Task prompt: Beginning at the top of the material, repeat each line exactly, and stop once the line with "社員から発信される微細なサインを見逃します。" has been written.

═══ Task data ═══

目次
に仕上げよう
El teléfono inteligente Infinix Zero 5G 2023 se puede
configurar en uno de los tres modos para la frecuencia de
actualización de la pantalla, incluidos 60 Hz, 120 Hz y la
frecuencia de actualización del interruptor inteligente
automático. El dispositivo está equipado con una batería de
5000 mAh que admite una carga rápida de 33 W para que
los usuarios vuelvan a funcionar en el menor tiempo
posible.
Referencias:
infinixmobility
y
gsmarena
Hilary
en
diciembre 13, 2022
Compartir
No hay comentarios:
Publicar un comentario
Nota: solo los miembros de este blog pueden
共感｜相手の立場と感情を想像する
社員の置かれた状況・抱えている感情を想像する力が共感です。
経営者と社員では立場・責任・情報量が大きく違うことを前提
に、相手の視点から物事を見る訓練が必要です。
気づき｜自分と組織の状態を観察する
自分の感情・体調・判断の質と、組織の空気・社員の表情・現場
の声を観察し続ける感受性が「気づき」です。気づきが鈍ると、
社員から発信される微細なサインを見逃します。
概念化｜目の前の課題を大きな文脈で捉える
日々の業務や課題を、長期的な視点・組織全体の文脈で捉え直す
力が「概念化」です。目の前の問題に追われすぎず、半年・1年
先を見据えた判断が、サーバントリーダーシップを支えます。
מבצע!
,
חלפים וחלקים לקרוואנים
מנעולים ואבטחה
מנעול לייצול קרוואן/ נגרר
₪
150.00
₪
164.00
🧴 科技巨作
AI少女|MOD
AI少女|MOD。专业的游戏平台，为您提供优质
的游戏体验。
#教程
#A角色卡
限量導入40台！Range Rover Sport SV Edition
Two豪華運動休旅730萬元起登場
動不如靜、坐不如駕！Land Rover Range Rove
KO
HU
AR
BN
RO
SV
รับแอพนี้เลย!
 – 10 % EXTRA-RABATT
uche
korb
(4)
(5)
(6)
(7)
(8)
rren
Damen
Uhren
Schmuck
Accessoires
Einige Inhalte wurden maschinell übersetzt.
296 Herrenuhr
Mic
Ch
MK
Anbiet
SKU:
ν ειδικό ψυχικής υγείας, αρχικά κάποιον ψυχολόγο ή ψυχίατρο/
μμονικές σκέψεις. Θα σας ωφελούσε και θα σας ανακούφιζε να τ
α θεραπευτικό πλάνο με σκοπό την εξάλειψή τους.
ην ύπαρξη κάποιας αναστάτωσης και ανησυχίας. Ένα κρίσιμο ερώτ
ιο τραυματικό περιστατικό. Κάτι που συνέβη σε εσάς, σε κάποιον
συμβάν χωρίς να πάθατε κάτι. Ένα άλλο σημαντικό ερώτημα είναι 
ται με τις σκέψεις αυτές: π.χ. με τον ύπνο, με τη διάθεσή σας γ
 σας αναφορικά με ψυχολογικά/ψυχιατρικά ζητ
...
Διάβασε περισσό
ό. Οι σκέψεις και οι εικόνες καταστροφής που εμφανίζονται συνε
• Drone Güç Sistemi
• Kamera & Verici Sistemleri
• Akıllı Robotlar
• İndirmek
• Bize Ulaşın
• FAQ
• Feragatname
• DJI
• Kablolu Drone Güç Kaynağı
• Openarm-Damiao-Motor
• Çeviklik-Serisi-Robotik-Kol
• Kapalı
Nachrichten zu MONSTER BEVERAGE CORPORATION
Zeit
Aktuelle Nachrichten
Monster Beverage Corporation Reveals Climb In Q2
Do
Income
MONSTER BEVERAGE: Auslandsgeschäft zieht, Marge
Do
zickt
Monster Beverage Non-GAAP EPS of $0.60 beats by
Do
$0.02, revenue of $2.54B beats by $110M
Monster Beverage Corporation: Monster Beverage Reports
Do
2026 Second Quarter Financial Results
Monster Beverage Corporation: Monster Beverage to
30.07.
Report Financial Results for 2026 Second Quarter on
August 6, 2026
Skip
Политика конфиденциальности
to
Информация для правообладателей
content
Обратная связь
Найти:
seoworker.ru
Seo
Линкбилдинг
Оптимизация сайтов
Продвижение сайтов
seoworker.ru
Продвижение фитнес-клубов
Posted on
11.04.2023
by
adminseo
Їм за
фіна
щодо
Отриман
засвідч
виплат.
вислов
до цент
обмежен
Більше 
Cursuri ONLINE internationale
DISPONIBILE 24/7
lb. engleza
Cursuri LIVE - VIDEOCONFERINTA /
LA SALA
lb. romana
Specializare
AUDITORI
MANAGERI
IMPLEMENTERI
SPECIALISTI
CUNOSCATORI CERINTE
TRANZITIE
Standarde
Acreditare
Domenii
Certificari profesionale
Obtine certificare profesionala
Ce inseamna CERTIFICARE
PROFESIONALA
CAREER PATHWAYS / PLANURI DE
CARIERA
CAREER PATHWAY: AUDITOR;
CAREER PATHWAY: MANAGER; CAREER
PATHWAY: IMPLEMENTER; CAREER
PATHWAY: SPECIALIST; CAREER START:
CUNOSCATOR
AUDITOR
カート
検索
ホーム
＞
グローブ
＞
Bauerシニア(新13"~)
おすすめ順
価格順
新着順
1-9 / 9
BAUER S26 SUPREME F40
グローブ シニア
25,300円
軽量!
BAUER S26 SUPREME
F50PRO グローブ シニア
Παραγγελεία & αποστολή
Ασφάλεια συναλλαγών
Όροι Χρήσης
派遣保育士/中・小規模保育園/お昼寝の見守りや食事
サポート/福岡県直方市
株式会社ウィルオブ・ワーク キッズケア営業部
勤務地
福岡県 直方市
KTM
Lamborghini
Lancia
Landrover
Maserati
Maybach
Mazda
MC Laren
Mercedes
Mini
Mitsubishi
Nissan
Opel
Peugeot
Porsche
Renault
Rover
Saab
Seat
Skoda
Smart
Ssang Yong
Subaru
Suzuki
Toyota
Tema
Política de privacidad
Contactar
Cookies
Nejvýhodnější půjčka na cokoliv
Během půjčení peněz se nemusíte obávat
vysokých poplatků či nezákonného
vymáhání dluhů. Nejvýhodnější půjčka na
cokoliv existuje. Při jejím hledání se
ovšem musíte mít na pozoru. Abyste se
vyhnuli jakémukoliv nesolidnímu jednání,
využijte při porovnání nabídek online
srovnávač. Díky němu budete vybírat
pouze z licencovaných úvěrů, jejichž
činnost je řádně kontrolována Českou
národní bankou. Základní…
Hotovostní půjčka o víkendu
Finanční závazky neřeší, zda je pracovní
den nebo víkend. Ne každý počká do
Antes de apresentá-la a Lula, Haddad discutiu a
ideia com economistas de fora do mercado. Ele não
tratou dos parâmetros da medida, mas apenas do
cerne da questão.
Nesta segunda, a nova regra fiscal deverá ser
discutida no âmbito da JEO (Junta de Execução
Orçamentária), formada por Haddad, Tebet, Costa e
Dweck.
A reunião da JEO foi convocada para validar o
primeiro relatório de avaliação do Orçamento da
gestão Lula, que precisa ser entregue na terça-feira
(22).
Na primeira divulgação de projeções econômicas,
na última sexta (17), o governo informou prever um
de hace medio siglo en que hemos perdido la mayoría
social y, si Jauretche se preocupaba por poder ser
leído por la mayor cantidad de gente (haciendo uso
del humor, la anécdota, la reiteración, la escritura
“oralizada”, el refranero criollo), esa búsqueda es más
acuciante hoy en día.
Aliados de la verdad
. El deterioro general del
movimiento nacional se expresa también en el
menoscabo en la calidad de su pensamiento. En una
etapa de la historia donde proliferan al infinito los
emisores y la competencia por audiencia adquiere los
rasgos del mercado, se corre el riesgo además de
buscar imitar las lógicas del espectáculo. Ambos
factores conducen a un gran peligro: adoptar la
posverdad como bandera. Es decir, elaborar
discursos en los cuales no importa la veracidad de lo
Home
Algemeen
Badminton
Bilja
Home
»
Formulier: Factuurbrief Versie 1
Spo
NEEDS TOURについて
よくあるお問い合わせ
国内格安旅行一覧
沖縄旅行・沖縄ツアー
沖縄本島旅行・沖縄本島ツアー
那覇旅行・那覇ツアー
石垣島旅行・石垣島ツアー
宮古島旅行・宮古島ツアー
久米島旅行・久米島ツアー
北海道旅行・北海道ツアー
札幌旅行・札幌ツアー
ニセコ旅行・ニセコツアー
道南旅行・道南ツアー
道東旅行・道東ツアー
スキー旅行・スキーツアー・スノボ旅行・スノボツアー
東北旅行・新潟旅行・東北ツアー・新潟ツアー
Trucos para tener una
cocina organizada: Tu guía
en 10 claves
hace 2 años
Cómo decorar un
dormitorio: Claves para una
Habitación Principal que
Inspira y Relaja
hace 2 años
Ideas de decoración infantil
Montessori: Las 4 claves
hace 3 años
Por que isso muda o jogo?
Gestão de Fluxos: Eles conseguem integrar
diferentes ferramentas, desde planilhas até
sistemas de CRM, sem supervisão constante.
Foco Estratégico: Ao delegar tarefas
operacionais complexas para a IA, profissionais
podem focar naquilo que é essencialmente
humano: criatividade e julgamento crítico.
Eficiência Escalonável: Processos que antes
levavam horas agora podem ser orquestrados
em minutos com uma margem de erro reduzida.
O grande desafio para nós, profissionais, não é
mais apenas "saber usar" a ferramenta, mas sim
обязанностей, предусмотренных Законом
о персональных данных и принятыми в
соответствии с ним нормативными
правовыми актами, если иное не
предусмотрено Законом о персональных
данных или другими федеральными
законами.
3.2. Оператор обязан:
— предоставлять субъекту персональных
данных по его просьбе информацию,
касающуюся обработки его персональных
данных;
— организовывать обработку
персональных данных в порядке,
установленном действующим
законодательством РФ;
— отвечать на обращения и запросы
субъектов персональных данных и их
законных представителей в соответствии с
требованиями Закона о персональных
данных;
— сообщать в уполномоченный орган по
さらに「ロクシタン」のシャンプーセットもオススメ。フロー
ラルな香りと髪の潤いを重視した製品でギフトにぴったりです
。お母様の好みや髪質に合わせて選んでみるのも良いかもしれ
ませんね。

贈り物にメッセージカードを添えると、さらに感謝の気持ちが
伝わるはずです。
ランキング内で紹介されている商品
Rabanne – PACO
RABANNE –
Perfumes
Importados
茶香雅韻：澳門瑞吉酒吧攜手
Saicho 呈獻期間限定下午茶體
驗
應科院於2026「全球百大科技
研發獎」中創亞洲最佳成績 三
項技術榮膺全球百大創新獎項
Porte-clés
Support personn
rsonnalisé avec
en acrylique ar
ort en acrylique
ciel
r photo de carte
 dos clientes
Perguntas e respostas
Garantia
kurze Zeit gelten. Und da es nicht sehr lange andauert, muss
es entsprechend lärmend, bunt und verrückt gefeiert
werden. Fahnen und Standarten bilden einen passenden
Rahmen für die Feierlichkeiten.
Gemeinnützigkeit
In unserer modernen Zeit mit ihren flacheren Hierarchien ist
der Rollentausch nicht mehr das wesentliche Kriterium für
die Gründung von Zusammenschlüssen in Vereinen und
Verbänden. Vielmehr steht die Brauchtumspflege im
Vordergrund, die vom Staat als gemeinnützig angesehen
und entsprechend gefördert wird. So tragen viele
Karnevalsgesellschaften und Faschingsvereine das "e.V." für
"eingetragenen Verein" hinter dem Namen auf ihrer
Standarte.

═══

Written answer:
目次
に仕上げよう
El teléfono inteligente Infinix Zero 5G 2023 se puede
configurar en uno de los tres modos para la frecuencia de
actualización de la pantalla, incluidos 60 Hz, 120 Hz y la
frecuencia de actualización del interruptor inteligente
automático. El dispositivo está equipado con una batería de
5000 mAh que admite una carga rápida de 33 W para que
los usuarios vuelvan a funcionar en el menor tiempo
posible.
Referencias:
infinixmobility
y
gsmarena
Hilary
en
diciembre 13, 2022
Compartir
No hay comentarios:
Publicar un comentario
Nota: solo los miembros de este blog pueden
共感｜相手の立場と感情を想像する
社員の置かれた状況・抱えている感情を想像する力が共感です。
経営者と社員では立場・責任・情報量が大きく違うことを前提
に、相手の視点から物事を見る訓練が必要です。
気づき｜自分と組織の状態を観察する
自分の感情・体調・判断の質と、組織の空気・社員の表情・現場
の声を観察し続ける感受性が「気づき」です。気づきが鈍ると、
社員から発信される微細なサインを見逃します。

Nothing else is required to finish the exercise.